# A painful salvage to watch.



## mbianka (Sep 19, 2014)

A fun day on land only to come back to...


----------



## krisscross (Feb 22, 2013)

Dang...really depressing... but a rather careless anchoring on their part. 
What kind of boat was it?


----------



## capta (Jun 27, 2011)

I found the statement about most in the Med not using a snub line curious. Why wouldn't they? And even if *they* don't why would one stop if they had the gear and had used it previously? Didn't Sea Dog cross the Atlantic from somewhere most do use snubs? 
Of course, the lesson here is that your chain should be secured to the boat with a line that *won't* part until you cut it, right? One of the few places where we use Dyneema!


----------



## Lazerbrains (Oct 25, 2015)

Sorry to see that, but it does beg a few questions:

1). Why no chain stopper or cleat? They really put all the stress of the anchor line on the windlass? That seems foolish IMHO, and manufacturers even tell you not to do it.
2).

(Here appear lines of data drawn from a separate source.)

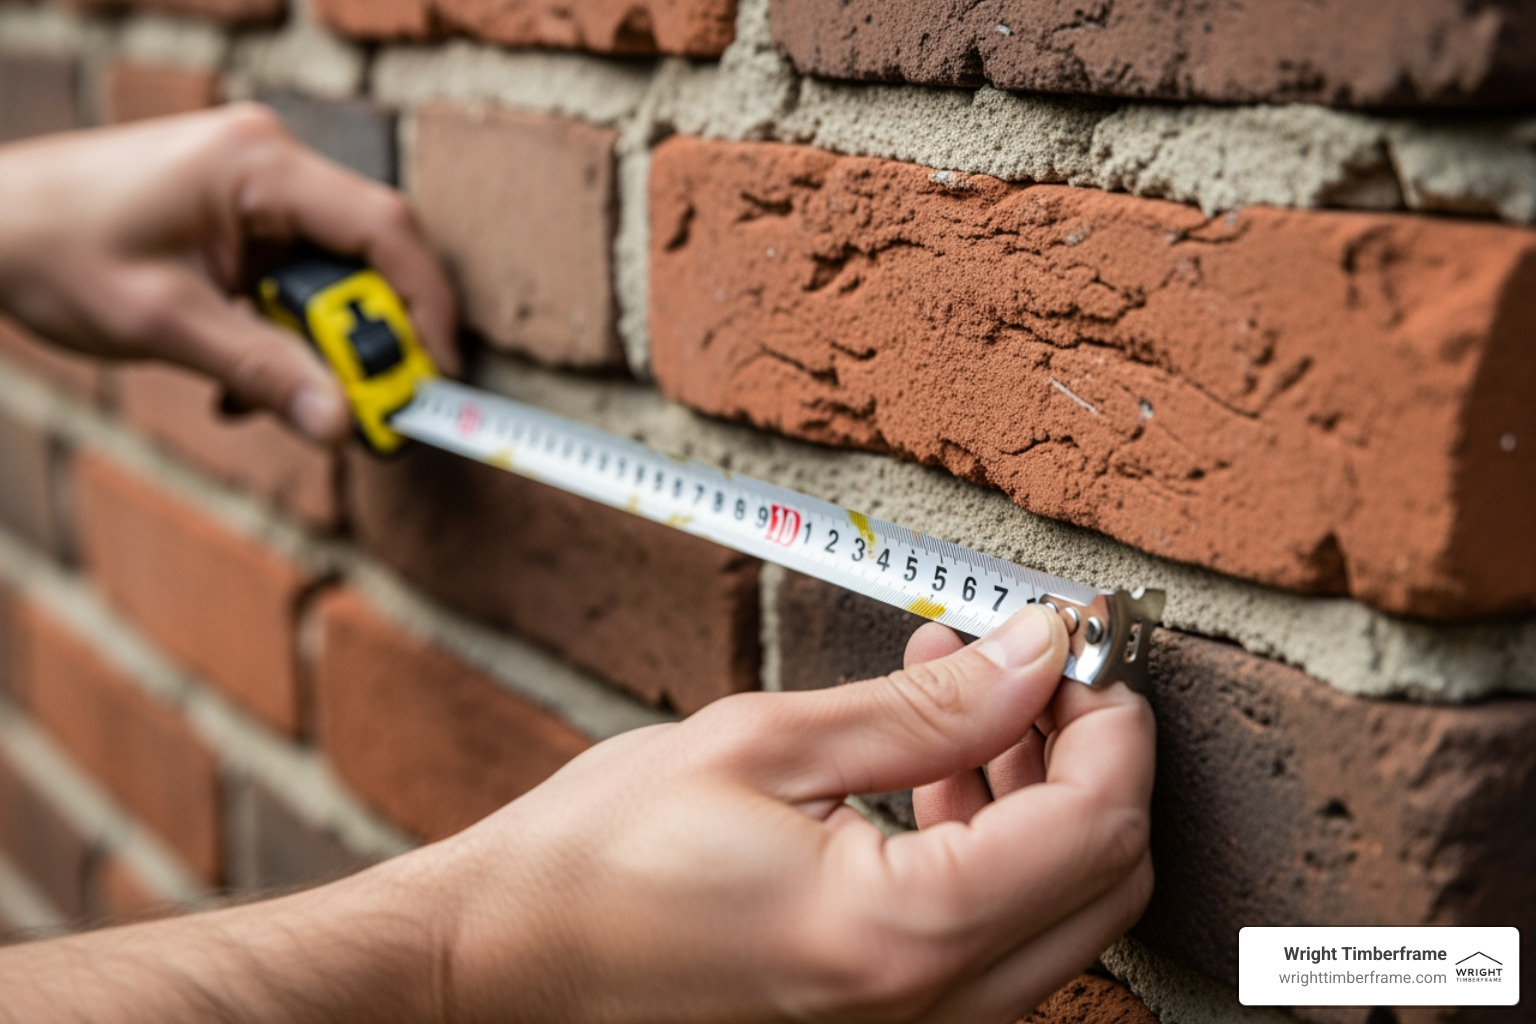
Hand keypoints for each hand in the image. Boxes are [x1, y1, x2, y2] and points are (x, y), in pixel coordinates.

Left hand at [0, 104, 457, 443]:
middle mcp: (268, 162)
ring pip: (330, 277)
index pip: (384, 228)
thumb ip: (262, 372)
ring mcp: (255, 188)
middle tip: (365, 407)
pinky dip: (283, 334)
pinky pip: (293, 280)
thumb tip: (340, 425)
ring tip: (272, 399)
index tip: (437, 372)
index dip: (426, 305)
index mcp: (259, 165)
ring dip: (315, 346)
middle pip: (365, 258)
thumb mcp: (165, 323)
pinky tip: (241, 377)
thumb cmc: (51, 248)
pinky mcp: (239, 216)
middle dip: (366, 340)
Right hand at [416, 605, 1154, 1022]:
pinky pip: (993, 942)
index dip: (1112, 722)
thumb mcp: (764, 743)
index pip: (1095, 825)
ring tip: (963, 693)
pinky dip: (993, 851)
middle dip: (1089, 757)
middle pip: (1103, 881)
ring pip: (1059, 914)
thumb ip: (927, 707)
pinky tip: (933, 772)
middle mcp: (924, 1012)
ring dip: (1040, 797)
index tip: (1083, 650)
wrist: (506, 963)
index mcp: (897, 934)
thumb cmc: (597, 860)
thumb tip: (1035, 654)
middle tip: (1030, 666)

So what if others aren't using a snubber? As my mom used to say, "If everyone else is jumping off a cliff, it doesn't mean you have to also." 
3). Seems like their are many other boats in the anchorage, and that the boat drifted quite a bit.  Did no-one notice the boat had lost anchor and was drifting towards the rocks?

OK, so last one isn't their fault, but the first two are. Seems a bit silly to blame it on "3 foot wakes from the ferry boats" when you did nothing to anchor properly for the environment. 

Absolutely terrible to see the carnage from the salvage operation, who seemed every bit as incompetent as the sailor who improperly anchored.


----------



## Sal Paradise (Sep 14, 2012)

Dammit why did I watch that... Really sad.


----------